4. It’s not about the work
Agile delivery is all about the outcomes and provision of value. It’s not about the hours that are worked.
It is actually all about agile principle number ten.
“Simplicity‑the art of maximizing the amount of work not being done‑is essential.”
It is about removing things that don't add value. This means focusing on the must-haves rather than the nice-to-haves. It is not about the output – it is all about the outcome. Teams adopting agile ways of working put their effort into delivering the highest value to the customer with the least elements.
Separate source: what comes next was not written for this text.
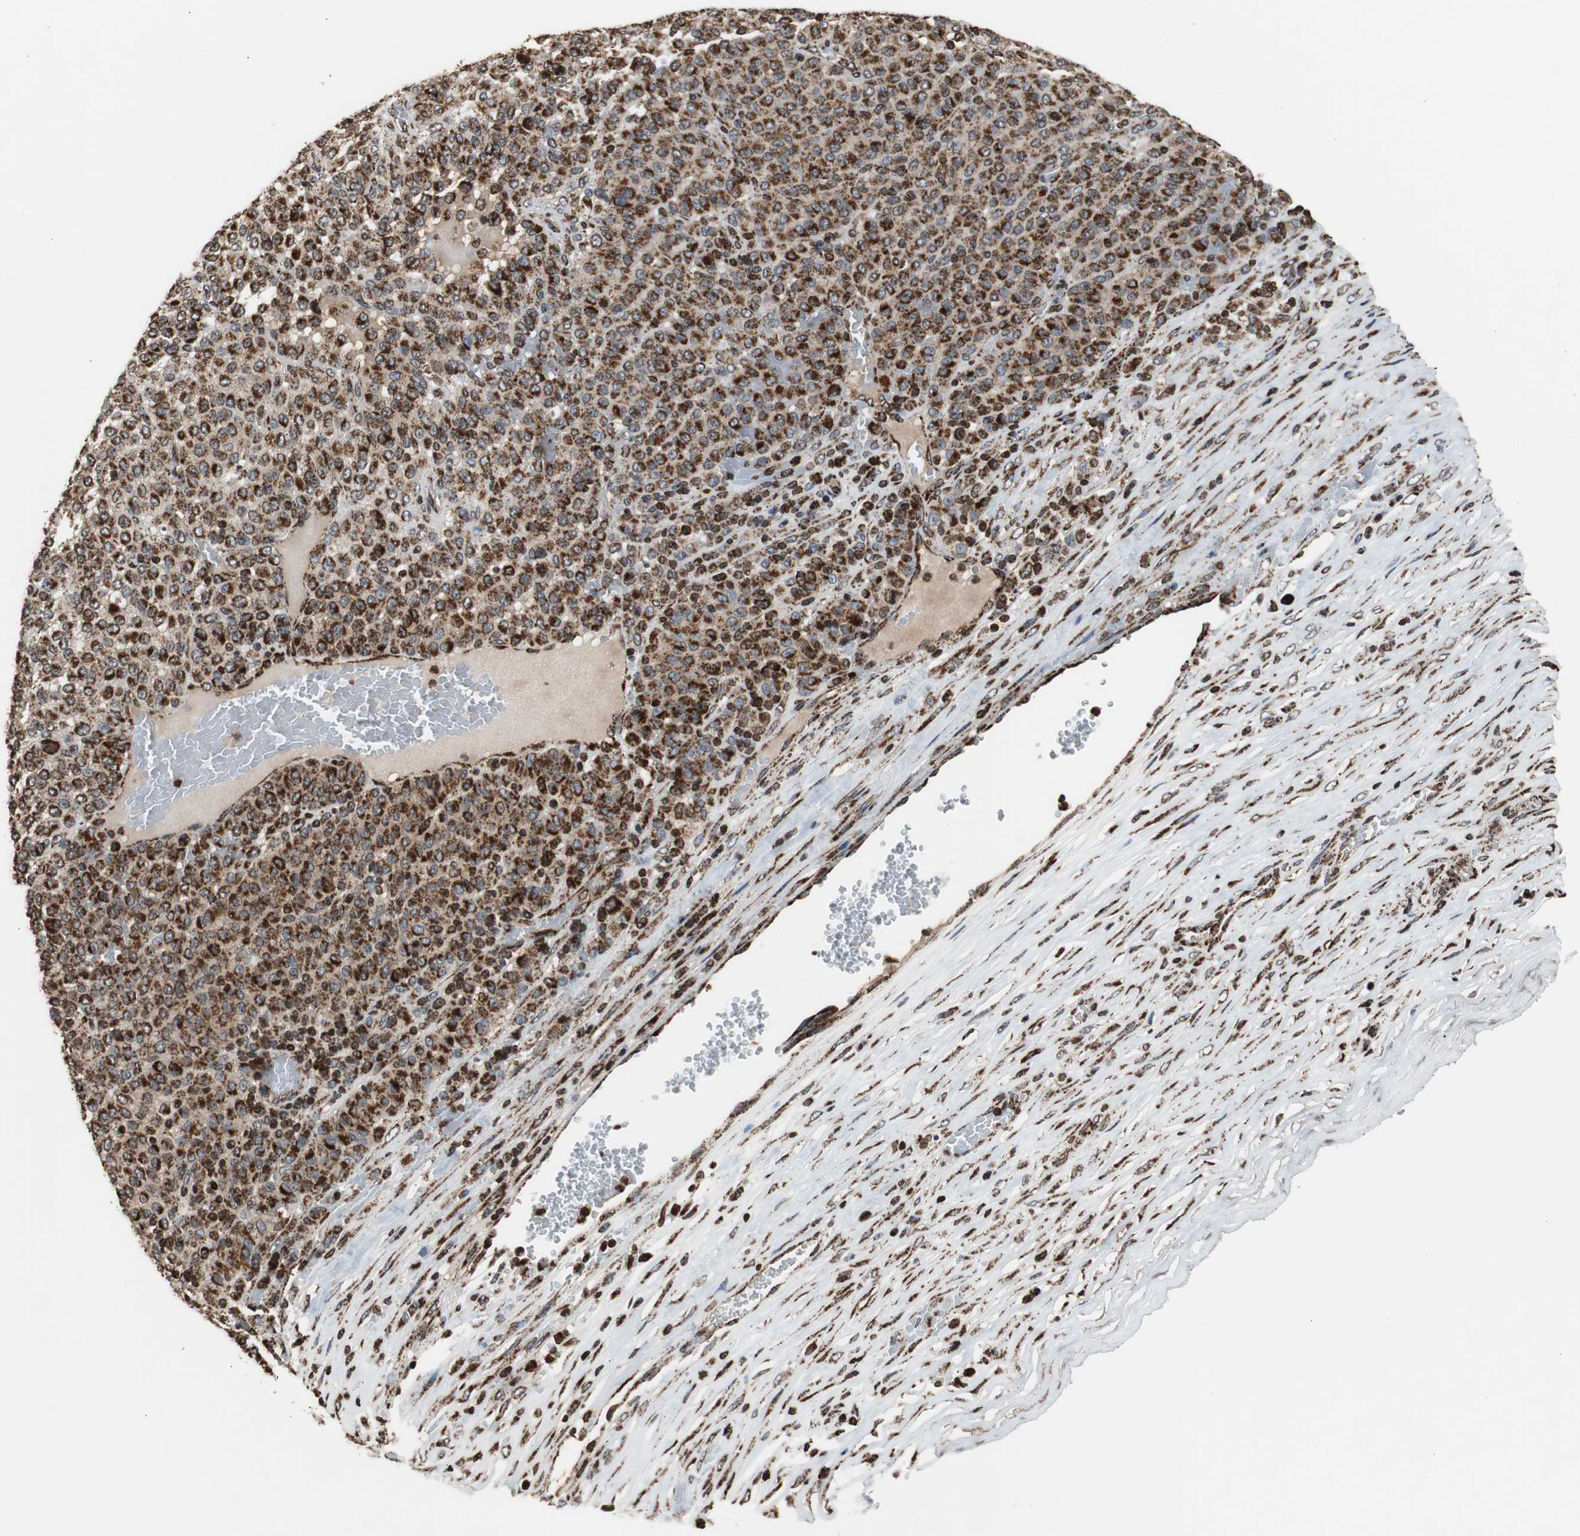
{"staining": {"intensity": "strong", "quantity": ">75%", "location": "cytoplasmic/membranous"}, "tissue": "melanoma", "cell_type": "Tumor cells", "image_type": "cancer", "snomed": [{"axis": "morphology", "description": "Malignant melanoma, Metastatic site"}, {"axis": "topography", "description": "Pancreas"}], "caption": "Human melanoma stained for a protein (brown) shows strong cytoplasmic/membranous positive positivity in about >75% of tumor cells.", "gene": "HSPA9", "patient": {"sex": "female", "age": 30}}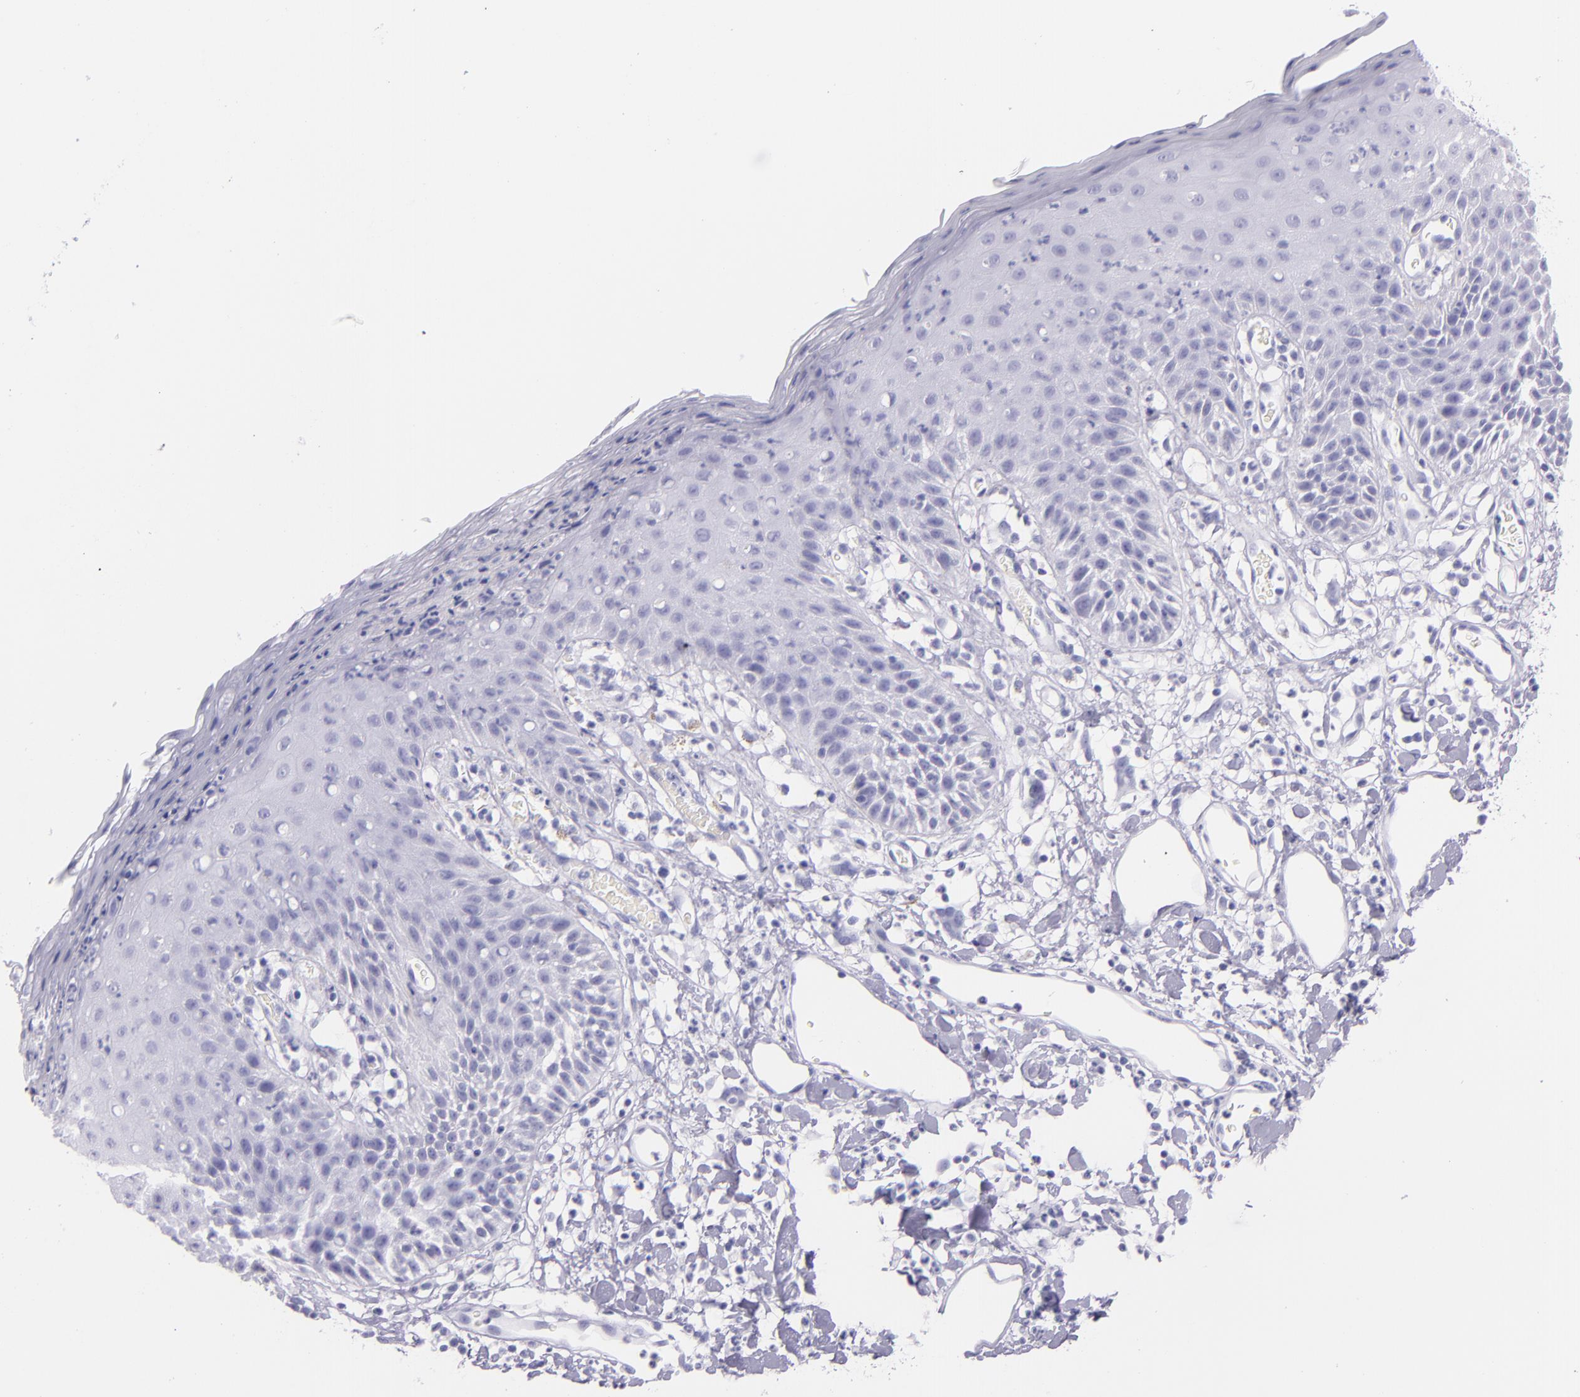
{"staining": {"intensity": "negative", "quantity": "none", "location": "none"}, "tissue": "skin", "cell_type": "Epidermal cells", "image_type": "normal", "snomed": [{"axis": "morphology", "description": "Normal tissue, NOS"}, {"axis": "topography", "description": "Vulva"}, {"axis": "topography", "description": "Peripheral nerve tissue"}], "caption": "A micrograph of human skin is negative for staining in epidermal cells. Brightfield microscopy of IHC stained with DAB (3,3'-diaminobenzidine) (brown) and hematoxylin (blue), captured at high magnification.", "gene": "SFTPB", "patient": {"sex": "female", "age": 68}}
If you have managers who mentally clock their employees in and out and think that a visible presence for 7.5 hours every day is delivering value – change them or change them. They need to have an agile mindset along with their employees if adoption of agility is going to even get off the ground.
5. It’s not a Band-Aid solution
I see so many organisations struggling to truly adopt an agile way of working because they haven’t addressed the underlying culture needed.
This excerpt from McKinsey and Company sums it up:
“February 26, 2018 - While many companies are striving to become agile, only four percent of survey respondents have completed an organization-wide transformation, the latest McKinsey research finds. The No 1. problem they cite is culture.”[1]
The successful organisations recognise that the adoption of agile ways of working is an imperative in order to survive in a world of constant change but also recognise that this is not a Band-Aid solution. This is open-heart surgery!
These organisations spend an enormous amount of time and energy on laying the right foundations for an agile organisation. They ensure that leaders are able to role model agile behaviours including customer centricity, self-management, self-discipline, autonomy, collaboration, adaptability, trust, experimentation, flexibility, delegation whilst embracing constant change and uncertainty.
Summary
Are you really ready to become agile? If not, start laying the foundations now. Accept that it is a journey and one on which everyone has to be on. There are going to be fundamental changes and tough decisions to be made along the way but resistance is not an option. This is about survival and remaining relevant.